Éclairage public, spots, torches, lampes, phares… Les façons de faire reculer l’obscurité ne manquent pas. mais comment les animaux vivent-ils le fait que la nuit s’illumine ? Faisons la lumière sur ces questions !
Des animaux sens dessus dessous
Lorsque des insectes tournent inlassablement sous un lampadaire. Que se passe-t-il ? Normalement, les insectes nocturnes se dirigent avec la lune, et voilà qu’apparaît une énorme lumière très puissante ! Affolés, ils n’arrivent plus à s’orienter et tournent jusqu’à l’épuisement autour de la source de lumière. Pour les lucioles, ce n’est pas mieux : la petite lumière verte des femelles n’est plus visible sous l’éclairage artificiel, et les mâles n’arrivent plus à les trouver. Aujourd’hui, la lumière artificielle est la deuxième cause d’extinction des insectes après les pesticides.
Certaines chauves-souris sont attirées par les insectes autour des lampes, qui deviennent des proies faciles. Car l’éclairage avantage les prédateurs, qui repèrent plus facilement les animaux qu’ils chassent. Par exemple, les chauves-souris qui mangent des insectes. Pourtant, les chauves-souris sont essentiellement lucifuges : ça veut dire qu’elles n’aiment pas du tout la lumière. La plupart d’entre elles préfèrent d’ailleurs faire des détours pour éviter les éclairages. Ces détours les épuisent, et leurs populations diminuent de façon inquiétante.

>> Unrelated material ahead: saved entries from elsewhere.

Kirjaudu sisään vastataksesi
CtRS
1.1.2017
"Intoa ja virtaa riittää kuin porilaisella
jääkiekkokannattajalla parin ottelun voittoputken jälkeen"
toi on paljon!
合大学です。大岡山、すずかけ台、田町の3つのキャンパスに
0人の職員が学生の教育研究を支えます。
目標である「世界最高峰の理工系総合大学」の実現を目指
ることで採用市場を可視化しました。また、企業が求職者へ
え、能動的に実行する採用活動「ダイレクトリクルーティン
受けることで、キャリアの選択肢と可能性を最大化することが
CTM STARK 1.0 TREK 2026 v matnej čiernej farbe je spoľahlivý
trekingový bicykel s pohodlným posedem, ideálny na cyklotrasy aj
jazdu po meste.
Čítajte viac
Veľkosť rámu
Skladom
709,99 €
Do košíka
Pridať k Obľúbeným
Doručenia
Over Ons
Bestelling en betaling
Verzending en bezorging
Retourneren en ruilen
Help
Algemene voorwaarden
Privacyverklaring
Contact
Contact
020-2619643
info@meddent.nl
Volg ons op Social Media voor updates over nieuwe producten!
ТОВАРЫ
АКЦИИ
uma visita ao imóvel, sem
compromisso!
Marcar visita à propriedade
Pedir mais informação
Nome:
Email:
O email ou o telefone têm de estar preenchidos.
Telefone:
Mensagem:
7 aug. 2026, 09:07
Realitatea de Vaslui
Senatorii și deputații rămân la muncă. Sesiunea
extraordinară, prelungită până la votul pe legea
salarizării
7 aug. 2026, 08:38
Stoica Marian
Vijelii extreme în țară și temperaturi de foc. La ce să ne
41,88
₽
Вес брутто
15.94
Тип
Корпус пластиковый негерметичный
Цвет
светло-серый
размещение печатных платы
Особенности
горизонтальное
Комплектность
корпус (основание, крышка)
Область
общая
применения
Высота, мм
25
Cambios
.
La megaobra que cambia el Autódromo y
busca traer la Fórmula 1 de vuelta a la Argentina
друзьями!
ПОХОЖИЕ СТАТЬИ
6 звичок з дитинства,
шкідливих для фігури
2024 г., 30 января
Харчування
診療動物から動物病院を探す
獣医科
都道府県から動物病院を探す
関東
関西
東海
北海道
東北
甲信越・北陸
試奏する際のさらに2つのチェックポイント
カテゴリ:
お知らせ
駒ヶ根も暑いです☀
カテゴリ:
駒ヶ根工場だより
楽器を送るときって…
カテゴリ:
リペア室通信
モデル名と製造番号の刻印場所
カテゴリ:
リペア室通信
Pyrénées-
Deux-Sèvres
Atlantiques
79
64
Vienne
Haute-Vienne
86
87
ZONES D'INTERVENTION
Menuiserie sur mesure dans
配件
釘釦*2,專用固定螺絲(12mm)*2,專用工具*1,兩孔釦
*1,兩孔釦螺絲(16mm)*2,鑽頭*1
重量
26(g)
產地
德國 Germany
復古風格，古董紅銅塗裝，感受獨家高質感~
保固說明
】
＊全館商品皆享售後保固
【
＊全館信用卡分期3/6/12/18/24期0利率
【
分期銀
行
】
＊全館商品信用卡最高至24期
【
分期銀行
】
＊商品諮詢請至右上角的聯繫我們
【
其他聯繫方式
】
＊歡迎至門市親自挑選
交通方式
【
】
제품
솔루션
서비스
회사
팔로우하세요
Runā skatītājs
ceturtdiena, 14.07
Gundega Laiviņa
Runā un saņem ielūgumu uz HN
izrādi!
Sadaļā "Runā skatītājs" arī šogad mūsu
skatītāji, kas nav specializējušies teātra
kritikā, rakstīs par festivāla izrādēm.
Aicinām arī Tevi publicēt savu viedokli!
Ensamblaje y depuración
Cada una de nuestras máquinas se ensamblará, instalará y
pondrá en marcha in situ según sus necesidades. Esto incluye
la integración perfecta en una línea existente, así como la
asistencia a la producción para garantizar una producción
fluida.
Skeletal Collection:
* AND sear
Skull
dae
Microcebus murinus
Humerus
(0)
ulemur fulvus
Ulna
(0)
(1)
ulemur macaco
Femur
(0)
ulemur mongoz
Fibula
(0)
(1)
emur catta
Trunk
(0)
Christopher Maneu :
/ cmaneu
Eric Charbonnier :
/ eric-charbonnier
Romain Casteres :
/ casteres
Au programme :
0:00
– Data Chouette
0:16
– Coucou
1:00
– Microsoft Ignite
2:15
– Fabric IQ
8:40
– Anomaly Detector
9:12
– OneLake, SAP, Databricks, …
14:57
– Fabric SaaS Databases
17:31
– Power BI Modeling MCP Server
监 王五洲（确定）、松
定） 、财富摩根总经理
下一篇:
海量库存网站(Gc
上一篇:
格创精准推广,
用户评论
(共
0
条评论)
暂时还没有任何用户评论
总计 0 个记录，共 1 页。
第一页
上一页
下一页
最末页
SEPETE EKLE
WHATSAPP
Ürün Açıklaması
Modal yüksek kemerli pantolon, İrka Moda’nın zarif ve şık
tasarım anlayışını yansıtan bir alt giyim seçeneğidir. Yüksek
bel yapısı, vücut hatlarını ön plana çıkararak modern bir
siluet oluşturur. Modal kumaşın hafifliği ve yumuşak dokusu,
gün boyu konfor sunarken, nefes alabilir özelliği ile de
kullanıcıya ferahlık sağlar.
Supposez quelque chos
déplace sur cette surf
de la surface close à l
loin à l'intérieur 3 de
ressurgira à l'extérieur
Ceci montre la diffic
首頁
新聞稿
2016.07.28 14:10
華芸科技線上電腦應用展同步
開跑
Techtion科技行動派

Au bord des océans, il arrive que des bébés tortues juste éclos foncent tout droit… dans la direction opposée à l’eau ! En fait, les bébés tortues repèrent l’océan parce qu’il réfléchit la lumière de la lune et des étoiles : il est donc plus lumineux que la terre ferme. Mais la lumière d’une route qui longe la plage devient beaucoup plus brillante que l’eau… De leur côté, perturbés par les lumières, des oiseaux migrateurs se trompent de trajectoire et des rouges-gorges se mettent à chanter en pleine nuit au lieu de dormir. Sur les routes, éblouis par les phares des voitures, des animaux sont tétanisés et n’arrivent plus à s’enfuir… Heureusement, les solutions sont nombreuses pour lutter contre ces problèmes qu’on appelle la « pollution lumineuse ».
Se réconcilier avec la nuit
Jusqu’au début du 20e siècle, des milliers d’étoiles de la Voie lactée étaient visibles même dans les grandes villes, comme Paris. Aujourd’hui, on en voit difficilement quelques dizaines seulement… La pollution lumineuse touche 85 % du territoire français. Une loi de 2018 indique désormais aux collectivités comment lutter contre la pollution lumineuse. Par exemple, les enseignes des magasins et l’éclairage des parcs et des parkings doivent être éteints la nuit. Certaines villes ont même décidé d’éteindre complètement l’éclairage public entre 23h et 5h du matin ! En mer, des plateformes pétrolières testent des éclairages avec de la lumière verte, une couleur qui dérange beaucoup moins les animaux marins. Et on peut tous agir à notre niveau avec des gestes chouettes !
Observer les animaux de la nuit
Beaucoup d’animaux nocturnes sortent dès la fin de la journée, surtout en été quand les nuits sont courtes, et il est alors possible de les observer. En attendant au bon endroit, hérissons, renards ou blaireaux passeront peut- être devant le poste d’observation ! C’est tout simple, mais il faut être très patient, ne pas faire de bruit et avoir un peu de chance. Et puisque nos yeux sont nuls pour voir dans l’obscurité, on peut recourir à la technologie en utilisant un appareil qui voit la chaleur dégagée par les animaux. Il existe des appareils photo, des caméras et même des jumelles qui permettent de voir dans l’obscurité. Il faut évidemment choisir des modèles sans flash ni éclairage. Certains appareils connectés permettent même des observations en temps réel. Évidemment, il faut être conseillé ou accompagné d’un adulte pour utiliser ces appareils ou aller la nuit dans la forêt.